The use of solid vaccine dosage forms produced by spray drying extends shelf life and eliminates the need for a cold chain. Reconstituted dry powder formulations of ZnO nanoparticles display aerosolization properties suitable for lung delivery and can be used in vaccines to enhance antigen-specific humoral immune responses against subunit protein antigens.

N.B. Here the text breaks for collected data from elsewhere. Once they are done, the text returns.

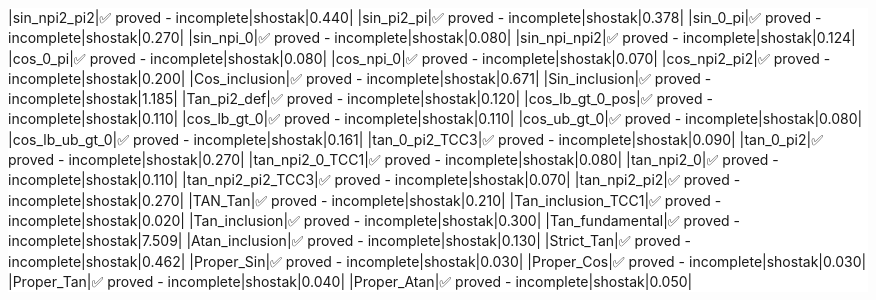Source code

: |sin_npi2_pi2|✅ proved - incomplete|shostak|0.440|
|sin_pi2_pi|✅ proved - incomplete|shostak|0.378|
|sin_0_pi|✅ proved - incomplete|shostak|0.270|
|sin_npi_0|✅ proved - incomplete|shostak|0.080|
|sin_npi_npi2|✅ proved - incomplete|shostak|0.124|
|cos_0_pi|✅ proved - incomplete|shostak|0.080|
|cos_npi_0|✅ proved - incomplete|shostak|0.070|
|cos_npi2_pi2|✅ proved - incomplete|shostak|0.200|
|Cos_inclusion|✅ proved - incomplete|shostak|0.671|
|Sin_inclusion|✅ proved - incomplete|shostak|1.185|
|Tan_pi2_def|✅ proved - incomplete|shostak|0.120|
|cos_lb_gt_0_pos|✅ proved - incomplete|shostak|0.110|
|cos_lb_gt_0|✅ proved - incomplete|shostak|0.110|
|cos_ub_gt_0|✅ proved - incomplete|shostak|0.080|
|cos_lb_ub_gt_0|✅ proved - incomplete|shostak|0.161|
|tan_0_pi2_TCC3|✅ proved - incomplete|shostak|0.090|
|tan_0_pi2|✅ proved - incomplete|shostak|0.270|
|tan_npi2_0_TCC1|✅ proved - incomplete|shostak|0.080|
|tan_npi2_0|✅ proved - incomplete|shostak|0.110|
|tan_npi2_pi2_TCC3|✅ proved - incomplete|shostak|0.070|
|tan_npi2_pi2|✅ proved - incomplete|shostak|0.270|
|TAN_Tan|✅ proved - incomplete|shostak|0.210|
|Tan_inclusion_TCC1|✅ proved - incomplete|shostak|0.020|
|Tan_inclusion|✅ proved - incomplete|shostak|0.300|
|Tan_fundamental|✅ proved - incomplete|shostak|7.509|
|Atan_inclusion|✅ proved - incomplete|shostak|0.130|
|Strict_Tan|✅ proved - incomplete|shostak|0.462|
|Proper_Sin|✅ proved - incomplete|shostak|0.030|
|Proper_Cos|✅ proved - incomplete|shostak|0.030|
|Proper_Tan|✅ proved - incomplete|shostak|0.040|
|Proper_Atan|✅ proved - incomplete|shostak|0.050|
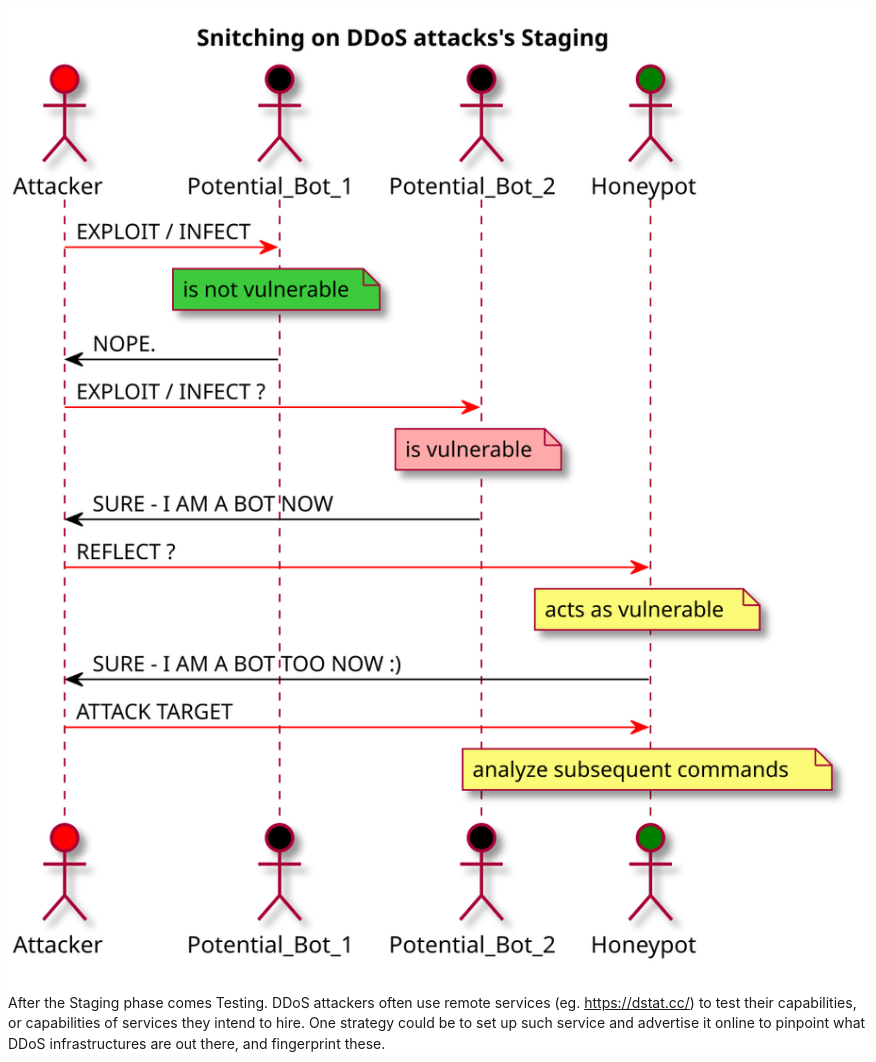 ![img](/assets/images/snitchingStaging2.svg)

After the Staging phase comes Testing. DDoS attackers often use remote services
(eg. <https://dstat.cc/>) to test their capabilities, or capabilities of services
they intend to hire. One strategy could be to set up such service and advertise
it online to pinpoint what DDoS infrastructures are out there, and fingerprint
these.
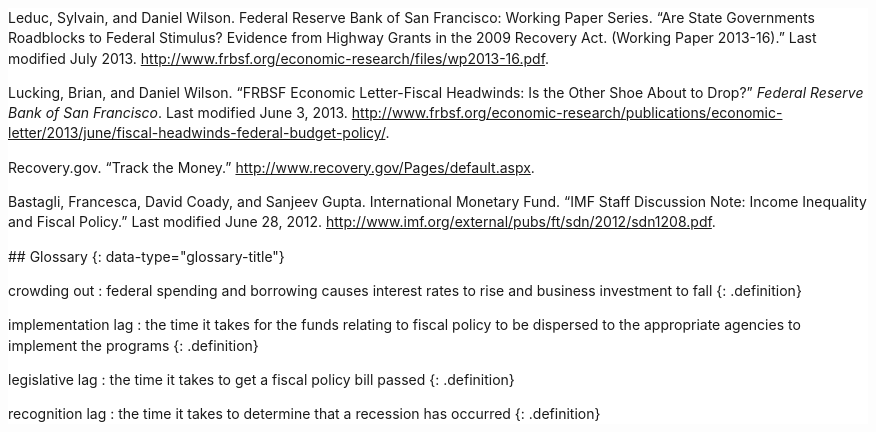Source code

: Leduc, Sylvain, and Daniel Wilson. Federal Reserve Bank of San Francisco: Working Paper Series. “Are State Governments Roadblocks to Federal Stimulus? Evidence from Highway Grants in the 2009 Recovery Act. (Working Paper 2013-16).” Last modified July 2013. http://www.frbsf.org/economic-research/files/wp2013-16.pdf.

Lucking, Brian, and Daniel Wilson. “FRBSF Economic Letter-Fiscal Headwinds: Is the Other Shoe About to Drop?” *Federal Reserve Bank of San Francisco*. Last modified June 3, 2013. http://www.frbsf.org/economic-research/publications/economic-letter/2013/june/fiscal-headwinds-federal-budget-policy/.

Recovery.gov. “Track the Money.” http://www.recovery.gov/Pages/default.aspx.

Bastagli, Francesca, David Coady, and Sanjeev Gupta. International Monetary Fund. “IMF Staff Discussion Note: Income Inequality and Fiscal Policy.” Last modified June 28, 2012. http://www.imf.org/external/pubs/ft/sdn/2012/sdn1208.pdf.

<div data-type="glossary" markdown="1">
## Glossary
{: data-type="glossary-title"}

crowding out
: federal spending and borrowing causes interest rates to rise and business investment to fall
{: .definition}

implementation lag
: the time it takes for the funds relating to fiscal policy to be dispersed to the appropriate agencies to implement the programs
{: .definition}

legislative lag
: the time it takes to get a fiscal policy bill passed
{: .definition}

recognition lag
: the time it takes to determine that a recession has occurred
{: .definition}

</div>



[1]: http://openstaxcollege.org/l/fiscalpolicy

📋 中文结构化总结 Chinese Structured Summary

中文

背景:

大多数已获批的人用疫苗均为液体制剂,但其储存稳定性较差,需要持续且昂贵的冷链储存。相比之下,采用喷雾干燥等方法制备的固体疫苗剂型可延长保质期并消除对冷链的需求。氧化锌(ZnO)基纳米颗粒具有免疫调节特性,但其作为干粉制剂的佐剂效应尚不明确。

方法:

通过系统调节喷雾干燥过程中ZnO与甘露醇的比例,我们制备了含卵清蛋白(OVA)的ZnO颗粒干粉制剂,该制剂具有以下特征:(i)球形或褶皱表面形态,(ii)适合肺部深层沉积的空气动力学直径和粒径分布,以及(iii)适合肺部递送的雾化特性。ZnO颗粒干粉制剂的重构液对Calu-3肺上皮细胞具有良好的耐受性。

结果:

本研究表明,含有模型抗原卵清蛋白(OVA)的ZnO颗粒干粉制剂重构后可诱导抗原特异性CD8+ T细胞应答和体液免疫应答。此外,ZnO颗粒重构液、以Alhydrogel®为佐剂的OVA以及以阳离子佐剂配方01(CAF®01)为佐剂的OVA所诱导的OVA特异性血清抗体应答几乎相当。然而,ZnO颗粒干粉重构液和以Alhydrogel®为佐剂的OVA在脾脏中诱导的OVA特异性CD8+CD44+ T细胞应答显著低于以CAF®01为佐剂的OVA。同样,ZnO颗粒干粉重构液在引流淋巴结中激活的滤泡辅助T细胞和生发中心B细胞比例也显著低于以CAF®01为佐剂的OVA。

数据总结:

ZnO颗粒重构液、以Alhydrogel®为佐剂的OVA以及以CAF®01为佐剂的OVA所诱导的OVA特异性血清抗体应答几乎相当。ZnO颗粒干粉重构液和以Alhydrogel®为佐剂的OVA在脾脏中诱导的OVA特异性CD8+CD44+ T细胞应答显著低于以CAF®01为佐剂的OVA。同样,ZnO颗粒干粉重构液在引流淋巴结中激活的滤泡辅助T细胞和生发中心B细胞比例也显著低于以CAF®01为佐剂的OVA。

结论:

总体而言,我们的研究结果表明,ZnO纳米颗粒干粉制剂重构后可诱导抗原特异性抗体,并可用于疫苗中以增强针对亚单位蛋白抗原的抗原特异性体液免疫应答。

实际意义:

采用喷雾干燥制备的固体疫苗剂型可延长保质期并消除对冷链的需求。ZnO纳米颗粒干粉制剂重构后具有适合肺部递送的雾化特性,并可用于疫苗中以增强针对亚单位蛋白抗原的抗原特异性体液免疫应答。